My proposal for comparing features is to fix an engine, enumerate all the features, and then for each of the other engines determine whether a similar feature is used, and if so, how great the overlap is. My idea was to give 1.0 if the feature is shared with the same conditions, and typically 0.5 for having a feature that shares the "same name" (at the abstract level) but with no more shared conditions that could expected from such name-sharing, with adjustments in given cases. For instance, if "doubled pawns" is a feature, there are a number of variations of implementing this. You can count penalise each pawn separately, so that tripled pawns count 1.5x doubled pawns. Or you can count one of the pawns (say the frontmost), so that tripled pawns count the same as doubled pawns. Or you can count the number of pawns on the file, and use an array for the penalty (like Crafty), which allows it to be non-linear. There is also the possibility to penalise doubled pawns more/less when they are on open/closed files, or when they are isolated, or to have a rank/file-based penalty rather than a constant one, etc. The same is true for something like isolated pawns - to have an explicit example, Crafty 19.0 says "now fold in the penalty for isolated pawns, which is non-linear to penalize more isolani more severely.note that the penalty penalizes the side with the most isolated pawns, in an exponential rate", which is quite different than just a constant penalty for each isolated pawn, though the "isolated pawns" label would fit both.

There is obviously some subjectivity in all this (on whether to give 0.7 versus 0.5 usually), but in general it should be possible to reach a consensus. Since the process is statistical in any event, small errors should not matter much unless there is a cumulative bias.
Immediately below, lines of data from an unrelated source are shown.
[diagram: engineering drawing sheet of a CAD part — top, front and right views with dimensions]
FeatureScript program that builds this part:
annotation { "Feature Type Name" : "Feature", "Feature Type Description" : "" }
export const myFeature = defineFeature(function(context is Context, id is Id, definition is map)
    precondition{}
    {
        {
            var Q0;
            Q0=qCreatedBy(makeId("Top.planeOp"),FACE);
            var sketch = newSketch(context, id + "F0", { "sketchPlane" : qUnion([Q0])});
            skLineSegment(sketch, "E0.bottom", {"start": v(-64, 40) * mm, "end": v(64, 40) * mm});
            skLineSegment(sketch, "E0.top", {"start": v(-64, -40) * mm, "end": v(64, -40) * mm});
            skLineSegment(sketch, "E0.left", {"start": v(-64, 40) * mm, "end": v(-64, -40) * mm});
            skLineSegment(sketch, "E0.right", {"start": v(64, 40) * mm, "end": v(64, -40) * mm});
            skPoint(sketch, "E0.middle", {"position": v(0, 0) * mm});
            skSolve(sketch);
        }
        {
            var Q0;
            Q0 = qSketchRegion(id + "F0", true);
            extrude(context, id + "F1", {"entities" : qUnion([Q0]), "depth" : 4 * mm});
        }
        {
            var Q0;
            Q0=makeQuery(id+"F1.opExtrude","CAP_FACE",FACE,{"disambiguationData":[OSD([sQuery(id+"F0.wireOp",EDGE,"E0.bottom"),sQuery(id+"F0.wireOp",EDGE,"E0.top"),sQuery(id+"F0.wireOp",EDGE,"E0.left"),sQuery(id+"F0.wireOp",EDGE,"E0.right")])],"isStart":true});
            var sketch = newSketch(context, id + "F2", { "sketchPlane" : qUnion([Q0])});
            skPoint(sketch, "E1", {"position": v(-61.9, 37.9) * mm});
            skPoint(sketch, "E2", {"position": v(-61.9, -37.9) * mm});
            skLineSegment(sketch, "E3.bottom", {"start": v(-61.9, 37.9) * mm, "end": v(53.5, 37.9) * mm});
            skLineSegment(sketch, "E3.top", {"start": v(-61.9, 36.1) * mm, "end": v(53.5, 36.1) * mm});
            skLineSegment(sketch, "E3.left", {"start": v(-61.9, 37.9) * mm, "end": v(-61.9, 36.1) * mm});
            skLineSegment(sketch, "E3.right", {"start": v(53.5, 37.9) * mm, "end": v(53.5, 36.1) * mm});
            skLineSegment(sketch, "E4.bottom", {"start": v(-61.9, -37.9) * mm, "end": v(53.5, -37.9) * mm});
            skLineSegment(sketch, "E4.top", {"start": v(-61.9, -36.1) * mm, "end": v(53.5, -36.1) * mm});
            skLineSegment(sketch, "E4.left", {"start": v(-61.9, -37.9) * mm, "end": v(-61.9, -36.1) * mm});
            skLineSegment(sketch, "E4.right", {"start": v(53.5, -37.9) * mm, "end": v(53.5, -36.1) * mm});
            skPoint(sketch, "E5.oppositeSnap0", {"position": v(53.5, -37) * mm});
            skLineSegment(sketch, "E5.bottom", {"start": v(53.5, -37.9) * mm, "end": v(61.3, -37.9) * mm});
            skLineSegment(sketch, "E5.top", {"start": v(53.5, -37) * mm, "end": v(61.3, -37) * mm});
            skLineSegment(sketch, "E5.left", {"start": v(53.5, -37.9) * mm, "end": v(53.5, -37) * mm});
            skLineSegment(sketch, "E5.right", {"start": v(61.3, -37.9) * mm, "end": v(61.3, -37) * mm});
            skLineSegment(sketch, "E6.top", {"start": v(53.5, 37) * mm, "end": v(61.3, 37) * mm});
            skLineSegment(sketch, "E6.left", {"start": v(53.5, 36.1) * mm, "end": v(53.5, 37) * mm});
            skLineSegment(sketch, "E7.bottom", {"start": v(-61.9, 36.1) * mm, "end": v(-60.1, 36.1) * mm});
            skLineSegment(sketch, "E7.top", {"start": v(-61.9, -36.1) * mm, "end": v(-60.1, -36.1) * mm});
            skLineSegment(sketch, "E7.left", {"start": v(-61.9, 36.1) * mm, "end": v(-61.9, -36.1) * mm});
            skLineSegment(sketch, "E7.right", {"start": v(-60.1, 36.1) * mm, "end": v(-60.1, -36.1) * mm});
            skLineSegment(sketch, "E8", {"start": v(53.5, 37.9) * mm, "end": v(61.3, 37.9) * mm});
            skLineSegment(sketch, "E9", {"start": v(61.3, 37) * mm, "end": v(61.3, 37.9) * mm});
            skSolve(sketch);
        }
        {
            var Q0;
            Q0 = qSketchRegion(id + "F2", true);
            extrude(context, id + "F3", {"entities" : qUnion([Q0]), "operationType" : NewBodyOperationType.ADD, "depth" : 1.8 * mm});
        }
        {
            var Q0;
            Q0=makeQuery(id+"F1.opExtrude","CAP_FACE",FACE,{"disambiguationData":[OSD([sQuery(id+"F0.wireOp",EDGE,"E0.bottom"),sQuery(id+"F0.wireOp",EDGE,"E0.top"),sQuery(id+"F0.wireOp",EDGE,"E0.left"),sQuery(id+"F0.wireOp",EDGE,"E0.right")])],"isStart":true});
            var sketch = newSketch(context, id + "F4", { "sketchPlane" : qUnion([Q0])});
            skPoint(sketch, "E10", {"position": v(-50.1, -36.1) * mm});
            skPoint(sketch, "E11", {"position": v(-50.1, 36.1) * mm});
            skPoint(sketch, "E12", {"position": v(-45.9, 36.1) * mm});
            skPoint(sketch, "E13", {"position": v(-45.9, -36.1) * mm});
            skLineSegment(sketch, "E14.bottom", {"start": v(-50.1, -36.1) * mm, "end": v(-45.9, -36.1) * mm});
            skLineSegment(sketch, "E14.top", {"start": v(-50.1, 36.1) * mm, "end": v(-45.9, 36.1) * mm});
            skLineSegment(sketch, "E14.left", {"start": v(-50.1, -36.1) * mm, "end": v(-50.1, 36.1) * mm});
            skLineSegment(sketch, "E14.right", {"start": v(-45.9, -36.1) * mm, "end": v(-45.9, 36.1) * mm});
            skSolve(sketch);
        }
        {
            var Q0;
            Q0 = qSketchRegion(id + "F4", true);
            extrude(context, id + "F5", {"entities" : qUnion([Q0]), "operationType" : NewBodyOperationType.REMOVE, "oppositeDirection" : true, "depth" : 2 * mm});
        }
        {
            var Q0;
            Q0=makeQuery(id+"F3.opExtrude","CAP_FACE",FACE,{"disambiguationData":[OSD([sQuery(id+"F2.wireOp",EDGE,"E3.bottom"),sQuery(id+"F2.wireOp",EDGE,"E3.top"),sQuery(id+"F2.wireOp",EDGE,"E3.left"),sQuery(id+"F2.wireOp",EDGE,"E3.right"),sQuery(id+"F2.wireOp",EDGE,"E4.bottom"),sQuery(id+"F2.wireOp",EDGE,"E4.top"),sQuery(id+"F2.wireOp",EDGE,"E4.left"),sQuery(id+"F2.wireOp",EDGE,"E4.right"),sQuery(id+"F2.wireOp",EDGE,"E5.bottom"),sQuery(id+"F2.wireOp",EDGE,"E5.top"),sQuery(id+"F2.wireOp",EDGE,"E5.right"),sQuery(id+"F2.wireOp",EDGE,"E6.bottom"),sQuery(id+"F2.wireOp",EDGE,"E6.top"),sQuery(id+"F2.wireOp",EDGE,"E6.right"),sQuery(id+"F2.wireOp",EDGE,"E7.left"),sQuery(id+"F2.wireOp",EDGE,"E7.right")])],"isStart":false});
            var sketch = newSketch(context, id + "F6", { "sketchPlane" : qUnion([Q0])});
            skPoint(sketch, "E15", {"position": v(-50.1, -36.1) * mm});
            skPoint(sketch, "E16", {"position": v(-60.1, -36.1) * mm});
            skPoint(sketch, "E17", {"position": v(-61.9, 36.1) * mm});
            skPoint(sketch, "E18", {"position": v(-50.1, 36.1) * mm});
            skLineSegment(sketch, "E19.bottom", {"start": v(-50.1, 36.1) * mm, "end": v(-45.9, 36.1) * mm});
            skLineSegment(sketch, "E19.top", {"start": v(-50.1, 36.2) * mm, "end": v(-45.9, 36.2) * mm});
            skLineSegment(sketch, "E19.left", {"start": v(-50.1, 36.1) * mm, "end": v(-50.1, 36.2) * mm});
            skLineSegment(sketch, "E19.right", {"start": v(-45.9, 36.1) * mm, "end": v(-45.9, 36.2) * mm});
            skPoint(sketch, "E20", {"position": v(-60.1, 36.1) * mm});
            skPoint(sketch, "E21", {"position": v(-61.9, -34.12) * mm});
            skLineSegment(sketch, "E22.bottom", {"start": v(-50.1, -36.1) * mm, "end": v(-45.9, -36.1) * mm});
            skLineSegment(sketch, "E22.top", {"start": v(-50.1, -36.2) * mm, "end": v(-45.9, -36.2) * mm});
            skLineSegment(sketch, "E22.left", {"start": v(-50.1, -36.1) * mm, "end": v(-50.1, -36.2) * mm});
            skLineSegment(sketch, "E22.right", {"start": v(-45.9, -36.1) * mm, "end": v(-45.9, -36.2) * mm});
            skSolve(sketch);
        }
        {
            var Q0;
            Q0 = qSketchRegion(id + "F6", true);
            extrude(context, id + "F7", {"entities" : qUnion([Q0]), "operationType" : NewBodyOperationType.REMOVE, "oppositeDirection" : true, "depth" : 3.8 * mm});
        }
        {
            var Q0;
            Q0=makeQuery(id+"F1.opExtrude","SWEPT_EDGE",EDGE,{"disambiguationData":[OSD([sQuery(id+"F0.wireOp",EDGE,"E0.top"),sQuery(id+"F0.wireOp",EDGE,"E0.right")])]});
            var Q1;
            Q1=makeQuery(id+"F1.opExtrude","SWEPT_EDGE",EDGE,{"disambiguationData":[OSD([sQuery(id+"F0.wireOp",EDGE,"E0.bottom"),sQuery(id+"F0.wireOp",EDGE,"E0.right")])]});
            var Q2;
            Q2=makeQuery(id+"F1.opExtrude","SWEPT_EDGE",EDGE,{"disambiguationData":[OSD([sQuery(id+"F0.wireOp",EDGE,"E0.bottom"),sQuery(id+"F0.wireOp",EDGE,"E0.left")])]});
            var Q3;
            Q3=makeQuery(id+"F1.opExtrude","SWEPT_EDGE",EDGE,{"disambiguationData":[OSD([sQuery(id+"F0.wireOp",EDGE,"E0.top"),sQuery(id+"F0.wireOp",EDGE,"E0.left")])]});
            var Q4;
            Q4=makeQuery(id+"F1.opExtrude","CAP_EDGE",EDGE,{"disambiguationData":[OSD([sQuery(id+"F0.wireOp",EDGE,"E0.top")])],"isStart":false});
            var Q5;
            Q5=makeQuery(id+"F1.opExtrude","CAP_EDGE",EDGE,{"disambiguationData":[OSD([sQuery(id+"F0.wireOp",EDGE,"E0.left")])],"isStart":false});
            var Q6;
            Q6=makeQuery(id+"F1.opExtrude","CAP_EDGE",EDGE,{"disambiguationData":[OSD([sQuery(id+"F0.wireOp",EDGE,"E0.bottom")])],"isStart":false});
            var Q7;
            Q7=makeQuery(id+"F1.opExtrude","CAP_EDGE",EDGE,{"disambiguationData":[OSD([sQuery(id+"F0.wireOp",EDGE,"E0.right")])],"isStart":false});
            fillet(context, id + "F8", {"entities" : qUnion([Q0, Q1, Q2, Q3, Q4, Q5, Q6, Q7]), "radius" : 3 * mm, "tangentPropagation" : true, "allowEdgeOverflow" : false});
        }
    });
Given any two engines X and Y, we would then have an X->Y overlap and an Y->X overlap. For instance, these might be 13.5/37 and 7.2/23. These would then be "added" to get 20.7/60, for a final X-Y overlap of 34.5%. Given 10 control engines there would be 45 such overlaps, from which the mean and variance could be computed, and then compared to the Fruit/Rybka(s) overlap. Specific statistics questions, like the nature of distribution and implications therein for the "random chance" of an occurrence of a abnormally large overlap, could also be analyzed.